By
JAMES LEONARD PARK
Minnesota and several other states
are now considering legislation
to extended the doctor-approved methods of dying.
Oregon was the first state to allow dying patients
to request a prescription for gentle poison.
But even in such 'Death with Dignity' states,
the vast majority of dying patients
choose other pathways towards death.
Public discussion of this new method of dying
will make everyone more aware
of the end-of-life options already available.
Everywhere in the developed world
the following four methods of managing dying
are completely legal and ethical: (1)
comfort-care only;
(2) terminal coma;
(3) ending curative treatments and life-supports;
(4) medical dehydration.
(1) Comfort-care only
is the most common method of managing dying.
Within the standards of terminal medical care,
the doctor can provide palliative drugs
with the recognition that the medications
for controlling
symptoms
might shorten the process of dying.
(2) Terminal
coma means
keeping the patient
completely unconscious
until death occurs from natural causes.
Continuous, deep sedation is chosen
when the suffering of being awake
is worse than being kept permanently asleep.

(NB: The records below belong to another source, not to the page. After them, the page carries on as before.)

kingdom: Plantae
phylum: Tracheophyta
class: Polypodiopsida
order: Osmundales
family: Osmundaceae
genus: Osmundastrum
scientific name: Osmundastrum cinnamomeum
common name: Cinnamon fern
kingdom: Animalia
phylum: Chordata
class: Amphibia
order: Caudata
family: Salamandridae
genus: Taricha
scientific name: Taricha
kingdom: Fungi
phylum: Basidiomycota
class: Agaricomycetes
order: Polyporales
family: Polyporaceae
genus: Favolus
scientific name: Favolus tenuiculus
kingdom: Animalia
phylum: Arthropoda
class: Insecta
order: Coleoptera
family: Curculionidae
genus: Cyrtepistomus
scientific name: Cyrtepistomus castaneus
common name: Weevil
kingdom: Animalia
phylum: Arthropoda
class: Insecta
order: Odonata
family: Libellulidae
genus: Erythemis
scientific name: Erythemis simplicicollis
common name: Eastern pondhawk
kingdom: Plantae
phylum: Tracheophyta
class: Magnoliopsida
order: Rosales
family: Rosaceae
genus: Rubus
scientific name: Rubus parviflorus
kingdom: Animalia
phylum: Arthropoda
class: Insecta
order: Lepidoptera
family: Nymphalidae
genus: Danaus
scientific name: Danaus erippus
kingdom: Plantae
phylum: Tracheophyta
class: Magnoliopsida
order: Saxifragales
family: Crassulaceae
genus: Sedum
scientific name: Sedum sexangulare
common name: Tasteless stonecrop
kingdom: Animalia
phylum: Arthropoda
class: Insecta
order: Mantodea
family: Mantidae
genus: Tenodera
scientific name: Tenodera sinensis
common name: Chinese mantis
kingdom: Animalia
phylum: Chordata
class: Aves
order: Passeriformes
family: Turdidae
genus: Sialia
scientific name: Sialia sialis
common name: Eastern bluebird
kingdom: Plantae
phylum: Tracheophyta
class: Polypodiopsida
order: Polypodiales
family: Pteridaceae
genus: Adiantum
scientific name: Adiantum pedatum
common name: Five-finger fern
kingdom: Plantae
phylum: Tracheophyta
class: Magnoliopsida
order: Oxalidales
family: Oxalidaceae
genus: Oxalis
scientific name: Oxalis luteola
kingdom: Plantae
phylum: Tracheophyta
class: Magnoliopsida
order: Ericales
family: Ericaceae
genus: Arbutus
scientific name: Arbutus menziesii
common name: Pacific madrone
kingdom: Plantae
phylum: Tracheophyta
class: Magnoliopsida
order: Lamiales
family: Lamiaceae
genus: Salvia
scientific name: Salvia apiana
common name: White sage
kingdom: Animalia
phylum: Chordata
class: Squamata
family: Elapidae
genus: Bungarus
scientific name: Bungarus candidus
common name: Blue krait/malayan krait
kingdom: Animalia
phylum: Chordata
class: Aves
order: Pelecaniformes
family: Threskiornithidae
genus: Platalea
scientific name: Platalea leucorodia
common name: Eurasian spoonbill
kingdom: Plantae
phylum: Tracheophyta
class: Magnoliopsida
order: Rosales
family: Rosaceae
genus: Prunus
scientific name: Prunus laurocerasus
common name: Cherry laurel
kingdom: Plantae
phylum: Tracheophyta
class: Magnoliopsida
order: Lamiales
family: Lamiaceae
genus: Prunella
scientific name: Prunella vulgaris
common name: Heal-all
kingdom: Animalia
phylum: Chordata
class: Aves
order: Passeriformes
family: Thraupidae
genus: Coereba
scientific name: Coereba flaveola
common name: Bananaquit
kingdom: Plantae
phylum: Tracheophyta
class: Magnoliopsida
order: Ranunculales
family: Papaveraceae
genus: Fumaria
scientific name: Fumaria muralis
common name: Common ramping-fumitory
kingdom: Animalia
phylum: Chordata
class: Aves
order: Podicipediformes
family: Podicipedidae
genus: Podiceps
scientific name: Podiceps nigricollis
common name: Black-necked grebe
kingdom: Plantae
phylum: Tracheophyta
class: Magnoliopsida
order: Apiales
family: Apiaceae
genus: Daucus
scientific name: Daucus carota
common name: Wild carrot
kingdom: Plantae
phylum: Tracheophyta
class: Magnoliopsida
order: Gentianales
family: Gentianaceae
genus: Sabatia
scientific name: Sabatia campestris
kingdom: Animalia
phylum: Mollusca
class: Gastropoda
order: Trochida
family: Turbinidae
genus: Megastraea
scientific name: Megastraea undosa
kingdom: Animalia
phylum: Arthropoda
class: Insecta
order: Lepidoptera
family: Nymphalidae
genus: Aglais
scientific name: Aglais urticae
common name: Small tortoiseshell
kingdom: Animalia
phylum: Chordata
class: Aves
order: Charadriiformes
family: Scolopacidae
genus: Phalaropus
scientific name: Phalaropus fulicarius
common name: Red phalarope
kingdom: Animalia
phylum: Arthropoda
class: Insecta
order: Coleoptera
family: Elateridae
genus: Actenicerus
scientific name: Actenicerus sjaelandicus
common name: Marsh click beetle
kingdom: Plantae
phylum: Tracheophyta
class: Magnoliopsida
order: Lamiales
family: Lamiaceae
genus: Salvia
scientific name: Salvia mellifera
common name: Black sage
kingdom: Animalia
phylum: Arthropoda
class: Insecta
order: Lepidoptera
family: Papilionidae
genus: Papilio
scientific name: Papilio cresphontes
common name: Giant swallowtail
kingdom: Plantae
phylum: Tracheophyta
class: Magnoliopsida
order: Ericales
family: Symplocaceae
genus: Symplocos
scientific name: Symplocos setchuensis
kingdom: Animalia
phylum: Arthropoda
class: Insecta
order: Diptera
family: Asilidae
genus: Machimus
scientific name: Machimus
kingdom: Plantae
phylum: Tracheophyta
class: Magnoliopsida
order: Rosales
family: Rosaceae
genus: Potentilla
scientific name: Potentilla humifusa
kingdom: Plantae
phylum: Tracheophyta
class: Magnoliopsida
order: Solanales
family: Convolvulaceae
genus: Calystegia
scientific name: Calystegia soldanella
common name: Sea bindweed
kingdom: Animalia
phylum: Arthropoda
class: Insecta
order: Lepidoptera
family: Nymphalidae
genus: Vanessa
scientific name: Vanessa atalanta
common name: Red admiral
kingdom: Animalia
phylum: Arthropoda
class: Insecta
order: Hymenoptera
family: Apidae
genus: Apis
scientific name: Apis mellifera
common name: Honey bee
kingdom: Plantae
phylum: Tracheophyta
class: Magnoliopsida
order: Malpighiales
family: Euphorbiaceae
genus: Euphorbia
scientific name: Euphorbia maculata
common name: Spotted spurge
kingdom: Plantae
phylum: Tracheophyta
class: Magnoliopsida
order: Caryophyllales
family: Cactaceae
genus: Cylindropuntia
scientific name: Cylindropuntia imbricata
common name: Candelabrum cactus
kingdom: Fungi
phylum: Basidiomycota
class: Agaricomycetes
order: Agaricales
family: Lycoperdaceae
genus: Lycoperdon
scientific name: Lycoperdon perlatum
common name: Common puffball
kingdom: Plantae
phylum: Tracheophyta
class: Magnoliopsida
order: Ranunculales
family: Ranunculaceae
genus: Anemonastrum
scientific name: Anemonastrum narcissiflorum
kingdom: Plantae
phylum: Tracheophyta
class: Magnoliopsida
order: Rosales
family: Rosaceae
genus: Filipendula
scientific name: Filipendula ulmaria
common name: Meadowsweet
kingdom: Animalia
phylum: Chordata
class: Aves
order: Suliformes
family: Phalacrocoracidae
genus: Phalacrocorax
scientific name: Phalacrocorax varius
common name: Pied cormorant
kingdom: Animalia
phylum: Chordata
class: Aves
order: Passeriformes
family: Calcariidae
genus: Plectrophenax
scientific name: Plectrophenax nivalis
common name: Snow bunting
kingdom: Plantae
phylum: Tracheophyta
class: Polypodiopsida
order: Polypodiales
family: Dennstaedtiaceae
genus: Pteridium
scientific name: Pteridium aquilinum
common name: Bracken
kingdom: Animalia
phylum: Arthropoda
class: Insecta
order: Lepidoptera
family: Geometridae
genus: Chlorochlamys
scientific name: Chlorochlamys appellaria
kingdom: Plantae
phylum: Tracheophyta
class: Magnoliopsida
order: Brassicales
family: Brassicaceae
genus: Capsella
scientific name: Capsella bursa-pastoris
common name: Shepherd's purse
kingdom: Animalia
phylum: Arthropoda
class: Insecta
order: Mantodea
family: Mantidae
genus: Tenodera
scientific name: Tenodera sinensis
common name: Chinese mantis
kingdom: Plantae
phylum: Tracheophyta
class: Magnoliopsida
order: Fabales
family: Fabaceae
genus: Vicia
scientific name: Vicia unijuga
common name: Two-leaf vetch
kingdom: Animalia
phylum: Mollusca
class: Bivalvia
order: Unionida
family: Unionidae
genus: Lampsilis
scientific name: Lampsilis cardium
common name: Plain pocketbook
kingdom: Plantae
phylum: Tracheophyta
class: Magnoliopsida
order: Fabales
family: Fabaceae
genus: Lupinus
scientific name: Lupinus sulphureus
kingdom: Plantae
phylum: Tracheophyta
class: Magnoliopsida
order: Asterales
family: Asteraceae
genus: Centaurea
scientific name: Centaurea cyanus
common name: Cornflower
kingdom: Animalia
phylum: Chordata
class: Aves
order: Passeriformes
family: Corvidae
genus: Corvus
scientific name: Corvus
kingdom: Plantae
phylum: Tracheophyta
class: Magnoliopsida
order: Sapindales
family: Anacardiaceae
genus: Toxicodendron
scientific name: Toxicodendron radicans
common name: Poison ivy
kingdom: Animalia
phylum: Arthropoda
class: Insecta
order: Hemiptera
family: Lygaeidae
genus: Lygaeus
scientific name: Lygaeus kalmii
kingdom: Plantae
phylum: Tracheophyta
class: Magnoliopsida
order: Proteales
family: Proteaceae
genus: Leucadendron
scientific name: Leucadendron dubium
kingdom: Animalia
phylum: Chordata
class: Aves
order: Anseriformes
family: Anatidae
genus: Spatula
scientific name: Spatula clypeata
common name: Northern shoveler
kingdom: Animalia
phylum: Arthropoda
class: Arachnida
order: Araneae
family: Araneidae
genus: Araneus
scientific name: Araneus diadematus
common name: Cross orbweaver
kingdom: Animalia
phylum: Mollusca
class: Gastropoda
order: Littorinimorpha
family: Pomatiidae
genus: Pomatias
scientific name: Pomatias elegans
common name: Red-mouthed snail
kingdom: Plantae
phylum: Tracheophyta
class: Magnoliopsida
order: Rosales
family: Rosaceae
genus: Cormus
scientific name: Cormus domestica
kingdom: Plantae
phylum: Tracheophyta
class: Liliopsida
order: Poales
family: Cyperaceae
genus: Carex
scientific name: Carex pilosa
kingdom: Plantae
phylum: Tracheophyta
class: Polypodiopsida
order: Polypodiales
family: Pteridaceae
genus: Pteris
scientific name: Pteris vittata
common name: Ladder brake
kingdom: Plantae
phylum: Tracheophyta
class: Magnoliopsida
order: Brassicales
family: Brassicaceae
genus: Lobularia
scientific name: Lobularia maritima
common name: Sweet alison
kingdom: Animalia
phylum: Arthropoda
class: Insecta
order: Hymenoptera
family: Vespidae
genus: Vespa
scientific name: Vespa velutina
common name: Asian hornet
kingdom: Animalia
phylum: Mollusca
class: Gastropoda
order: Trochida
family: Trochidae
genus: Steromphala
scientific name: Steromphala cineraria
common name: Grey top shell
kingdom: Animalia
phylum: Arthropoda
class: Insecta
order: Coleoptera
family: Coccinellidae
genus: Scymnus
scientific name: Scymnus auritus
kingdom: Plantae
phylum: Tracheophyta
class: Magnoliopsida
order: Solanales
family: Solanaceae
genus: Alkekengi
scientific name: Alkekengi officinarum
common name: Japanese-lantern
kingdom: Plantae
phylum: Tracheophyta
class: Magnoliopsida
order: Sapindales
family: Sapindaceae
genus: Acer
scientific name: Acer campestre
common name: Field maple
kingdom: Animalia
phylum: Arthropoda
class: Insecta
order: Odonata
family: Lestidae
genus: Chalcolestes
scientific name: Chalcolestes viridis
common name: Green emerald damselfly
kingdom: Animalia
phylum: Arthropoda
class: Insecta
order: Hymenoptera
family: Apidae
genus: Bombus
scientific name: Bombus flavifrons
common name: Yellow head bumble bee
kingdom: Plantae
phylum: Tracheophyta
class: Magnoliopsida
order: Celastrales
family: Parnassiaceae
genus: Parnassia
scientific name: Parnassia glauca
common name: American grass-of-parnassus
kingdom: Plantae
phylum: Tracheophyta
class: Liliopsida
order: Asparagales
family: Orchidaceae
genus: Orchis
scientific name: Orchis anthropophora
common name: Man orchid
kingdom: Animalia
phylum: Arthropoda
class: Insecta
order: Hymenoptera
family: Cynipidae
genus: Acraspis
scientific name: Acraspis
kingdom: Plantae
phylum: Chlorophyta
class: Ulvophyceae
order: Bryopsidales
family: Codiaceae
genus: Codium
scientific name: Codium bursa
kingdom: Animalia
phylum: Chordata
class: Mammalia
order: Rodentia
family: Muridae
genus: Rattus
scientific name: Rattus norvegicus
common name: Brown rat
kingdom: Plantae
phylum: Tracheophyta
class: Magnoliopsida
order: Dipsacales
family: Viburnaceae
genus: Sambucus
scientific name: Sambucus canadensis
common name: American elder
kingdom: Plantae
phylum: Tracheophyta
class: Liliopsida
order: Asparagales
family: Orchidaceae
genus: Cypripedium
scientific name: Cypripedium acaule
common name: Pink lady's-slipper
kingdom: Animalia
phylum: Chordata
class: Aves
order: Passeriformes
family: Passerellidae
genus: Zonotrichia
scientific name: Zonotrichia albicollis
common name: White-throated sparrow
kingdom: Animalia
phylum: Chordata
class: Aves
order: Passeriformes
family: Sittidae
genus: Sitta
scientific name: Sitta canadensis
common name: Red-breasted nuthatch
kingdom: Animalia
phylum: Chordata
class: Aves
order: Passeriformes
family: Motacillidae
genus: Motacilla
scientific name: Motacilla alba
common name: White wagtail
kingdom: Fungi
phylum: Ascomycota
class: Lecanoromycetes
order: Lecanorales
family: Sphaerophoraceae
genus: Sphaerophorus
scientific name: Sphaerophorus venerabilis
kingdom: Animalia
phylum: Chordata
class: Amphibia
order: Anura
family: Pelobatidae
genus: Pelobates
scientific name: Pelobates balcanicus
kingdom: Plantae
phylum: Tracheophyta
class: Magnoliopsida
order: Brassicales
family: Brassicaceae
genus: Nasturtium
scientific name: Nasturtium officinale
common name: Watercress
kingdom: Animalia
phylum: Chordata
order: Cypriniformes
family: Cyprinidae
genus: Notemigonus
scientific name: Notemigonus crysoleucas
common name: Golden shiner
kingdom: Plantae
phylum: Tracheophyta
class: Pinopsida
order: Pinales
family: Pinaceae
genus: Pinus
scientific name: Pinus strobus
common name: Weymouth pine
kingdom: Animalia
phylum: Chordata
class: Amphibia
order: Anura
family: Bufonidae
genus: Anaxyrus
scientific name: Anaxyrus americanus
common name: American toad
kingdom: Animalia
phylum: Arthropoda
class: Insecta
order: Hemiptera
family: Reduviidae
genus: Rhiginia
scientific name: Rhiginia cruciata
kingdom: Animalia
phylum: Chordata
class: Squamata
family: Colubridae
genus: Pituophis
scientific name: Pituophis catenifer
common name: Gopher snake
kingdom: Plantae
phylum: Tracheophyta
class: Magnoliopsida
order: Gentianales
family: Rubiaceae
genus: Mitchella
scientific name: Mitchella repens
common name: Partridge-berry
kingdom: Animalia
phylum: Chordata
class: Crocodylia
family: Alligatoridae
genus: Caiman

Continuously administering the sedative drugs
guarantees that the patient will 'die in his sleep'.
(3) Ending
curative treatments and life-supports
means withdrawing or withholding all medical treatments
that are intended to save the patient from death.
If the life-support was a breathing-machine,
the patient will probably die immediately.
(4) Medical
dehydration means discontinuing
any means of providing fluids to the patient.
If terminal coma has already been chosen,
then all means of providing food and water
are usually also discontinued
since an unconscious patient cannot eat or drink
and continuing tube-feeding would only
prolong the process of
dying.
Gentle
poison
legislation adds a fifth
doctor-approved method of choosing death:
After specified safeguards have been fulfilled,
the doctor can write a prescription for a deadly drug,
which will be taken later by the dying patient.
In states where this life-ending option is already
available,
only 1-3 dying patients out of 1,000 take advantage of it.
There was wide public support for this right-to-die beforehand,
but once this new method of choosing death was legalized,
the vast majority of dying
patients did not use it.
These five ways to manage dying
require some cooperation from doctors.
And normal terminal care already includes
using drugs to control symptoms,
disconnecting the life-supports,
and giving up food and water.
But in a few rare cases,
the doctor might agree that using gentle poison
would improve the process of dying.
Nevertheless, discussing this new method
of choosing immediate death
will make everyone more aware of the
methods and procedures already available at the end of life.
And if more safeguards are needed
for making end-of-life medical decisions,
then such safeguards should apply
to all methods of managing
dying,
not just the decision to die by gentle poison.
Right-to-die laws will gain more support from
doctors
when they explicitly authorize the end-of-life decisions
already used by doctors for their dying patients.
Why not give doctors official, legal authorization
for the methods of dying they routinely employ?
And some doctors will approve new method of dying —gentle
poison to bring a quick, painless death.
The new
right-to-die
law in Quebec
endorses all of the existing methods of choosing death
and adds "medical aid in dying",
which means a physician prescribing gentle poison.